福井総裁(続)

基本的にはJMMの月曜版(6/26)で書いたことと同じですが一部改訂してあります.

 もし「福井総裁を解任すべきか?」と問われたならば、Noと答えます。倫理的な問題はさておき現時点では解任・辞職勧告に相当する問題に関しては、現時点では、「疑惑」の域を出ていないと考えられるからです。一方、「日本経済(または今後の金融政策)のためには福井総裁は辞任したほうがよいか?」と問われたならば、その答えはYesです。

マスコミや各種blogを概観すると、世論の一部に「庶民はゼロ金利政策によって苦しんでいるのに、その立案者である日本銀行総裁は高利回りの投資収益を得ていた」ことへの強い批判があるようです。この批判は多くの意味で誤りです。

 ゼロ金利政策は住宅ローンをはじめとする借入を有利にし、さらには多くの「庶民」の雇用主である企業を助け、その結果として株価を下支えてきました。すると、「低金利によって苦しんだ」のは

  • 労働所得や自営業による収入より資産所得が多く
  • さらにその資産を事業や株式投資に出はなく銀行預金を中心に運用している

という家計のみだということになります。加えて、90年代央からつづくデフレは、たとえ金利がゼロだったとしても、財・サービスの値下がりによって「同じX万円の“つかいで”の増大」という利益(正の実質利子率)を得ています。この種の感情的な福井総裁批判に首肯したひとはもういちど胸に手を当てて「金利が低いことによって自分がそんなに損をしただろうか??」と自問自答してみると良いでしょう。

 しかし、残念ながらこのような感情的な反発は論理的な思考よりも強力です。このよう感情的な批判が世論の大勢を占めるに至ると、福井総裁の進退問題は日本経済に大きな影を落とすことになりかねません。現在日本銀行ゼロ金利政策の早期解除を念頭に行動しています。しかし、いまだインフレへの転換は明確ではなく金融引締は尚早であるとも考えられます。さらに先月来の株安はさらなる引締姿勢の問題点を明らかにしています。

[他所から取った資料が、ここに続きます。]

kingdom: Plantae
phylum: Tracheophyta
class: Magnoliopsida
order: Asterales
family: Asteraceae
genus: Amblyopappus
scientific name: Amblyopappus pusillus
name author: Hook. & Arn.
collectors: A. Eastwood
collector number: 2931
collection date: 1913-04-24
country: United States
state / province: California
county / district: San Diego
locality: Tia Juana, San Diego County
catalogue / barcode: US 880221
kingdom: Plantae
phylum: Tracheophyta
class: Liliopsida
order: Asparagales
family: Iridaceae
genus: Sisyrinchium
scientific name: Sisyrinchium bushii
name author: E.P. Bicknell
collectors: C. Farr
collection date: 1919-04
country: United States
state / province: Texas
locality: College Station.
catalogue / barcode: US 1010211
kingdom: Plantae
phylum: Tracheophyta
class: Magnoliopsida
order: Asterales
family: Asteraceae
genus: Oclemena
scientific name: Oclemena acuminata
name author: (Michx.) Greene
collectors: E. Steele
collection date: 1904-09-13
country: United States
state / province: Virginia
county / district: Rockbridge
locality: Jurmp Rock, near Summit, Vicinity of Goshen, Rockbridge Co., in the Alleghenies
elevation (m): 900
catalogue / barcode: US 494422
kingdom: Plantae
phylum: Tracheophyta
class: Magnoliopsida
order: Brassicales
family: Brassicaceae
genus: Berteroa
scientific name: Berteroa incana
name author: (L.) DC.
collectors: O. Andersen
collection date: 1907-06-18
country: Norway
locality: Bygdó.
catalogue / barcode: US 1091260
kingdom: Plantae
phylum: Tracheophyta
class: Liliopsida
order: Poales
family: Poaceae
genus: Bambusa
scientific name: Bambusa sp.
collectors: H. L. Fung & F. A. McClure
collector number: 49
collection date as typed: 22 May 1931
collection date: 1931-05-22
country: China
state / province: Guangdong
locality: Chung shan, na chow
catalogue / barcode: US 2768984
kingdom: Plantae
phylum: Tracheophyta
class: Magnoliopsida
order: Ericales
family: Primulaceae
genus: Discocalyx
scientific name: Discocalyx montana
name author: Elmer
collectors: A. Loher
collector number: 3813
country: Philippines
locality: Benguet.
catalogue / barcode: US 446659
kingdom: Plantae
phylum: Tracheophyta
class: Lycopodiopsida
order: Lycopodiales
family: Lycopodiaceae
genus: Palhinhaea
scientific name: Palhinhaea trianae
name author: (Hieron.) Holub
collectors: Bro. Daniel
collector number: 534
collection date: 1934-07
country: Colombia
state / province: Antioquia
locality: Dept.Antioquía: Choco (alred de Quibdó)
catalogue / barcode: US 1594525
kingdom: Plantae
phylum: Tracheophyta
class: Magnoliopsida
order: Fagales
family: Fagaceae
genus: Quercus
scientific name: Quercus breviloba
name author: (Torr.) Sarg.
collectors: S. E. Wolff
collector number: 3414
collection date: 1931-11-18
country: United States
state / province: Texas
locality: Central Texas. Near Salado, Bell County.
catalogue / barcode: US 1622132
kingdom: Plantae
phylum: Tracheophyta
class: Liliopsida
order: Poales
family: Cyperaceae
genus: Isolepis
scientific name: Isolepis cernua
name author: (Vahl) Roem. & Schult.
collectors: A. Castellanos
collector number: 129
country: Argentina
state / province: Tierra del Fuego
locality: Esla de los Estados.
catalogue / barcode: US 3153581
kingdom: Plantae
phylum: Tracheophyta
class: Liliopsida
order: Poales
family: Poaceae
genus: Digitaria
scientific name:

 ここで福井総裁が留任したケースを考えましょう。ゼロ金利解除を遅らせると(私は経済政策という観点のみからならばこれは妥当な選択だと思います)「福井総裁は金融緩和継続を主張する与党と裏取引して自分の椅子を守った」と受けとめられるでしょう。これは、これは中央銀行の信認・独立性にとって大きな疑念を抱かせることになります。その結果、今後の経済情勢に拘わらず、福井総裁はゼロ金利解除を急がざるを得なくなります。これはまさに、本来の日本銀行の目標である「物価の安定を図ることを通じて国民経済の健全な発展に資する」(日銀法第2条)以外の利害を目標に行動するという利益相反の問題を生むのです。金融引締バイアスの強い中央銀行がもたらした悲劇については日本は十分に経験済みだと思います。

 総裁の留任は、「日本銀行の信認と独立性の毀損」「利益相反による引締バイアス」の何れかを生まざるを得ません。その結果、法の精神に則ると「やめさせることはできない」が、日本経済と日本銀行のためには「自主的にやめてくれることが望ましい」という矛盾した結論が導かれます。

 よりメタレベルでの論理に注目すると一番の問題は、日本銀行の政策目標が抽象的で利益相反疑惑を生みやすいという制度的欠陥にあることに気づきます。日本銀行の政策運営は裁量的で、具体的な目標は公にされていません。その結果、個々の金融政策がどのようなインセンティブに基づいて行われているのかが明確ではないのです。福井問題は、裁量的な金融政策の持つミクロ的な問題点にあらためて気づくきっかけとも言えるのではないでしょうか?

そして福井総裁は留任し,金曜にはゼロ金利解除です.金融政策はラグを伴いますから,ゼロ金利解除が半年後の景気低迷を生んでもそれに気づく人はすくないでしょう.暮れから年明けにおきたなんかの事件と勝手に結びつけられておわるんじゃないかと今から早くも心配です.